Question 10 (7 marks):
Solution by scale drawing is not accepted.
Diagram shows the locations of town M and town N drawn on a Cartesian plane.


PQ is a straight road such that the distance from town M and town N to any point on the road is always equal.
(a) Find the equation of PQ.

(b) Another straight road, ST with an equation y = 2x + 7 is to be built.
(i) A traffic light is to be installed at the crossroads of the two roads.
Find the coordinates of the traffic light.
(ii) Which of the two roads passes through town L $\left(-\frac{4}{3},1\right)?$

Solution:
(a)
$\begin{array}{l}T\left(x,y\right)\text{ is a point on }PQ.\\ TM=TN\\ \sqrt{\left[x-{\left(-4\right)}^2\right]+{\left[y-\left(-1\right)\right]}^2}=\sqrt{{\left(x-2\right)}^2+{\left(y-1\right)}^2}\\ \sqrt{{\left(x+4\right)}^2+{\left(y+1\right)}^2}=\sqrt{{\left(x-2\right)}^2+{\left(y-1\right)}^2}\\ {\left(x+4\right)}^2+{\left(y+1\right)}^2={\left(x-2\right)}^2+{\left(y-1\right)}^2\\ x^2+8x+16+y^2+2y+1\\ =x^2-4x+4+y^2-2y+1\\ 8x+2y+17+4x+2y-5=0\\ 12x+4y+12=0\\ 3x+y+3=0\\ \\ \text{Equation of }PQ:3x+y+3=0\end{array}$


(b)(i)
$\begin{array}{l}y=2x+7\mathrm{............}\left(1\right)\\ 3x+y+3=0\mathrm{............}\left(2\right)\\ \text{Substitute }\left(1\right)\text{ into }\left(2\right):\\ 3x+2x+7+3=0\\ 5x=-10\\ x=-2\\ \\ \text{When }x=-2,\\ From\left(1\right),\\ y=2\left(-2\right)+7=3\\ \text{Coordinates of traffic light}=\left(-2,3\right).\end{array}$


(b)(ii)
$\begin{array}{l}L\left(-\frac{4}{3},1\right):x=-\frac{4}{3},y=1\\ \text{The equation of }ST:y=2x+7\\ \text{Left hand side: }y=1\\ \text{Right hand side: }2\left(-\frac{4}{3}\right)+7=4\frac{1}{3}\\ \text{Thus, the road }y=2x+7\text{ does not }\\ \text{pass through }L\text{.}\\ \\ \text{The equation of }PQ:3x+y+3=0\\ \text{Left hand side: }\\ 3x+y+3=3\left(-\frac{4}{3}\right)+1+3\\ =-4+4=0\\ \text{Right hand side}=0\\ \text{Left hand side}=\text{Right hand side}\\ \\ \text{Thus, the road }3x+y+3=0\\ \text{passes through }L\text{.}\end{array}$

Question 9 (6 marks):
Solution by scale drawing is not accepted.
Diagram shows a triangle OCD.
Diagram

(a) Given the area of triangle OCD is 30 units², find the value of h.
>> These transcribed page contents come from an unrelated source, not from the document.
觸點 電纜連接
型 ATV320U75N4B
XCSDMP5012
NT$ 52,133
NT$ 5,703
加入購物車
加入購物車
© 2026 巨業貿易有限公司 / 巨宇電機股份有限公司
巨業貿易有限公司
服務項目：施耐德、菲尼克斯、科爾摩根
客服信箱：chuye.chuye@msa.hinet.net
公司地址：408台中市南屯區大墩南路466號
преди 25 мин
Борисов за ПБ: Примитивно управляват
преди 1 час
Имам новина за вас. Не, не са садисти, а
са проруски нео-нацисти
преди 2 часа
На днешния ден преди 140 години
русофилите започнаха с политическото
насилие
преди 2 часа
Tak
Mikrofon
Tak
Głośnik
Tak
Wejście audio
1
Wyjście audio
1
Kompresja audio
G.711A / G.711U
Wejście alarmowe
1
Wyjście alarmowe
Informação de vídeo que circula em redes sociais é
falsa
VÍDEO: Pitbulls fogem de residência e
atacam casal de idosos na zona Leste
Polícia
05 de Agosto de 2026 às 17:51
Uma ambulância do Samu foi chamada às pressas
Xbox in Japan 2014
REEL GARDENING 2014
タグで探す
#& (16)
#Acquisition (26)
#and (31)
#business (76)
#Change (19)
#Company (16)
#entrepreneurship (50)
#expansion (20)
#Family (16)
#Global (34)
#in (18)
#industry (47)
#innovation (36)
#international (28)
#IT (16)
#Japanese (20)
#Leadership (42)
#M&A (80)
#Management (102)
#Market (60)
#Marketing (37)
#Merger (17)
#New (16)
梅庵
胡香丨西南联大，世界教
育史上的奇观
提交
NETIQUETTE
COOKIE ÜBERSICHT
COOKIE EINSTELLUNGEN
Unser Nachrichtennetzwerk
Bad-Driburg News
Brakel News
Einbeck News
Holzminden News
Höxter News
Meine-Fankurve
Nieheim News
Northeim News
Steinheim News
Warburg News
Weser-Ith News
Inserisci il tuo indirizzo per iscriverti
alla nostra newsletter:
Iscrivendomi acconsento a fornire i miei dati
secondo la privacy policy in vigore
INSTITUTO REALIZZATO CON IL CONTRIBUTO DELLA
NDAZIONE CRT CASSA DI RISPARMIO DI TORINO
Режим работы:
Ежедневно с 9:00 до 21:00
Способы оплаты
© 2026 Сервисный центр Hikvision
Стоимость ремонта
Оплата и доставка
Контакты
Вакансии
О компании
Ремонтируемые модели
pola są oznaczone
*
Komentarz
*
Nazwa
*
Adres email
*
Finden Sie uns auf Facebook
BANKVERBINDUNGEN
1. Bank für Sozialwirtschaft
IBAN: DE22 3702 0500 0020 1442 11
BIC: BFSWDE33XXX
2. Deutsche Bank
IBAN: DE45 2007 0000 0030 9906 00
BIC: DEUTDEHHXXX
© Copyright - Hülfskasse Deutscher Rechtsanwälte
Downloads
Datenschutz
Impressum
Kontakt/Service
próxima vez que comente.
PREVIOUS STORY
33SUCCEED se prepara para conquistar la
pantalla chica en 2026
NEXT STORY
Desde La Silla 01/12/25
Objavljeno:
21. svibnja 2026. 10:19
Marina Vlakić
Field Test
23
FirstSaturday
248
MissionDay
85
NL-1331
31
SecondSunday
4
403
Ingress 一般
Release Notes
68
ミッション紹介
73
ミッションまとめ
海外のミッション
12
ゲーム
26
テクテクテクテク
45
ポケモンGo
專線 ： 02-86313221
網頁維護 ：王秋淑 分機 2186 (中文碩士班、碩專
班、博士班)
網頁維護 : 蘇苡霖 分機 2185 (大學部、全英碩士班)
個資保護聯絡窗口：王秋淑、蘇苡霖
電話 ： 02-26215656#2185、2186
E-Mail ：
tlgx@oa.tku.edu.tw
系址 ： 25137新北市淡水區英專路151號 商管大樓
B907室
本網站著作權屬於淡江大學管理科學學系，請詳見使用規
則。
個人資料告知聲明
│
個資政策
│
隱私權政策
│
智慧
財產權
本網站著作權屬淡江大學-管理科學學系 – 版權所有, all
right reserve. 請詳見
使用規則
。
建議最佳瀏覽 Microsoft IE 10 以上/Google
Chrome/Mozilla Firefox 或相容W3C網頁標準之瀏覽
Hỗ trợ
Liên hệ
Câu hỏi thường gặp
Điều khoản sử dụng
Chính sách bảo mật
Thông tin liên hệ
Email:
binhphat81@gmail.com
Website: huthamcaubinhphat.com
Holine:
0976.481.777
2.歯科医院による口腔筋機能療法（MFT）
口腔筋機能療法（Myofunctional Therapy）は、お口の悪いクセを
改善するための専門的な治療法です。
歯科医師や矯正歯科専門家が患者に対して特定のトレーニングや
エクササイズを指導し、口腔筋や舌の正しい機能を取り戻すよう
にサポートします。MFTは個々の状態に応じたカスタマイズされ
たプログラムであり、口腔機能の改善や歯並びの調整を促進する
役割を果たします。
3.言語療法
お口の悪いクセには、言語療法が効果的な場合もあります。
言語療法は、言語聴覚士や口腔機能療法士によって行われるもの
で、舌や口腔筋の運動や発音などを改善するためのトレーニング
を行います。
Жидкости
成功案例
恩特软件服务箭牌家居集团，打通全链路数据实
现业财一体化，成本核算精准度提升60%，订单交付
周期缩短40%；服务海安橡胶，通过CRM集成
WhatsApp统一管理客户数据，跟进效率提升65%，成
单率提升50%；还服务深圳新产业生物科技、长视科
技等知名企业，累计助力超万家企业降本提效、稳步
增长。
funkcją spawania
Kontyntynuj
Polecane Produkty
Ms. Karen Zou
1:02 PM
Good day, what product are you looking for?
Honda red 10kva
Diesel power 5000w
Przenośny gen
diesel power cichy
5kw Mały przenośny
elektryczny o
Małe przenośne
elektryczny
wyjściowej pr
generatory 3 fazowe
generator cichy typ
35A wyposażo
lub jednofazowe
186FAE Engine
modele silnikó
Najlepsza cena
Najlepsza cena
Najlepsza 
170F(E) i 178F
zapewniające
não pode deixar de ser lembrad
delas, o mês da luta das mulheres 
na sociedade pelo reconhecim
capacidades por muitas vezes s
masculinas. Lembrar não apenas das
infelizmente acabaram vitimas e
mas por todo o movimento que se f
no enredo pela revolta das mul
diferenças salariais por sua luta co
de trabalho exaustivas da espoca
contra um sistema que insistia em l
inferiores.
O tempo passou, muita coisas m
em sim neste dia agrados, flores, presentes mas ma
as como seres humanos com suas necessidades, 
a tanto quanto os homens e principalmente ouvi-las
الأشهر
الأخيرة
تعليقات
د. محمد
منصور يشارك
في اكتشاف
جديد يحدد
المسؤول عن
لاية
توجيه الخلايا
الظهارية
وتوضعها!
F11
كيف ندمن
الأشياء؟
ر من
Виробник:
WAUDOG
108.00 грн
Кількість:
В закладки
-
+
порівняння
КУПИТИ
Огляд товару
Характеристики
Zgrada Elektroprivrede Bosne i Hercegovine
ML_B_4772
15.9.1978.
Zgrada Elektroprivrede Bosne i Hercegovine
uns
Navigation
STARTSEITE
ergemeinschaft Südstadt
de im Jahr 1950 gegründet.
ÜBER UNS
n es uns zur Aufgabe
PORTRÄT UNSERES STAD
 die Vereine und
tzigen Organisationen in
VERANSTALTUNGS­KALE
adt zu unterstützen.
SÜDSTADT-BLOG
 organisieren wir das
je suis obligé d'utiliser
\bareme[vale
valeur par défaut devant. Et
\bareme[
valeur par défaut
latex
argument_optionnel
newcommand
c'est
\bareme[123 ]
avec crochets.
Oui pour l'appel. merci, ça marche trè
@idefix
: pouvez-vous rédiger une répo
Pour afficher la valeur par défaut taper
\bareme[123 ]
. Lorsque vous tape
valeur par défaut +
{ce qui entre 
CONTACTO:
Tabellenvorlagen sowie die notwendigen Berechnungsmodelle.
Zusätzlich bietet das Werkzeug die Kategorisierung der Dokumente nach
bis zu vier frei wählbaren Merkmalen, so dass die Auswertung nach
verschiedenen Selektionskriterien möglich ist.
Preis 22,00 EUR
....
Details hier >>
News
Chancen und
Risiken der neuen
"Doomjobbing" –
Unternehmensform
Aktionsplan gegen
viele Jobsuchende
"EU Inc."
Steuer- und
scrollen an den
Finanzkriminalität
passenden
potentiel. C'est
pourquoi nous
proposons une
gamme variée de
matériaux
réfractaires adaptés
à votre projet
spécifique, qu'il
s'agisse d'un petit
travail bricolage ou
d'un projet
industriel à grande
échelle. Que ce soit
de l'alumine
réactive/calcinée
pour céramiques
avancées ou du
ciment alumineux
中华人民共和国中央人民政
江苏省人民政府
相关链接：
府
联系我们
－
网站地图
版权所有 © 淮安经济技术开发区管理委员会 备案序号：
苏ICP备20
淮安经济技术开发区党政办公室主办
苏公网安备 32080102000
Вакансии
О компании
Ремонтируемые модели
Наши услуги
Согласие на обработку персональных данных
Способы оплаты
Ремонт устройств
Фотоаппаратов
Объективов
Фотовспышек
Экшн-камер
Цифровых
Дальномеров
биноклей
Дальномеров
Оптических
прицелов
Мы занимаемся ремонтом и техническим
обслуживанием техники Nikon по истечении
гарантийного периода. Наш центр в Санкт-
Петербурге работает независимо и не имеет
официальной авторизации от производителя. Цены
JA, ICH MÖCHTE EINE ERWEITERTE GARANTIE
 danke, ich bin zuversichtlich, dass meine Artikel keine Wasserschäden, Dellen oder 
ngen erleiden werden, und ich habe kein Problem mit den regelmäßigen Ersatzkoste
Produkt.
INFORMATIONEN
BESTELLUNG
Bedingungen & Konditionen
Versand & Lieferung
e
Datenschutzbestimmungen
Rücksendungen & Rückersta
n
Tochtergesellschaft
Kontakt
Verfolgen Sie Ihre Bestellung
(b) Point Q (2, 4) lies on the straight line CD.
(i) Find CQ : QD.
(ii) Point P moves such that PD = 2 PQ.
  Find the equation of the locus P.

Solution:
(a)
$\begin{array}{l}\text{Given Area of }△OCD\text{ = }30\\ \\ \frac{1}{2}|\begin{array}{l}\text{0 }h-6\\ \text{0 2 8 }\end{array}\begin{array}{l}0\\ 0\end{array}|=30\\ \\ |\left(0\right)\left(2\right)+\left(h\right)\left(8\right)+\left(-6\right)\left(0\right)-\left(0\right)\left(h\right)-\left(2\right)\left(-6\right)-\left(8\right)\left(0\right)|=60\\ |0+8h+0-0+12-0|=60\\ |8h+12|=60\\ \\ 8h+12=60\\ 8h=48\\ h=6\\ \text{or }\\ 8h+12=-60\\ 8h=-72\\ h=-9\left(\text{ignore}\right)\end{array}$


(b)(i)

$\begin{array}{l}\left[\frac{6\left(m\right)+\left(-6\right)\left(n\right)}{m+n},\frac{2\left(m\right)+\left(8\right)\left(n\right)}{m+n}\right]=\left(2,4\right)\\ \frac{6m-6n}{m+n}=2\\ 6m-6n=2m+2n\\ 4m=8n\\ \frac{m}{n}=\frac{8}{4}\\ \frac{m}{n}=\frac{2}{1}\\ \\ \frac{2m+8n}{m+n}=4\\ 2m+8n=4m+4n\\ 2m=4n\\ \frac{m}{n}=\frac{4}{2}\\ \frac{m}{n}=\frac{2}{1}\\ \\ \text{Thus, }CQ=QD=2:1\end{array}$


(b)(ii)
$\begin{array}{l}PD=2PQ\\ \sqrt{{\left(x-6\right)}^2+{\left(y-2\right)}^2}=2\sqrt{{\left(x-2\right)}^2+{\left(y-4\right)}^2}\\ {\left(x-6\right)}^2+{\left(y-2\right)}^2=4\left[{\left(x-2\right)}^2+{\left(y-4\right)}^2\right]\\ x^2-12x+36+y^2-4y+4=4\left[x^2-4x+4+y^2-8y+16\right]\\ x^2-12x+36+y^2-4y+4=4x^2-16x+16+4y^2-32y+64\\ \text{The equation of locus }P:\\ 3x^2+3y^2-4x-28y+40=0\end{array}$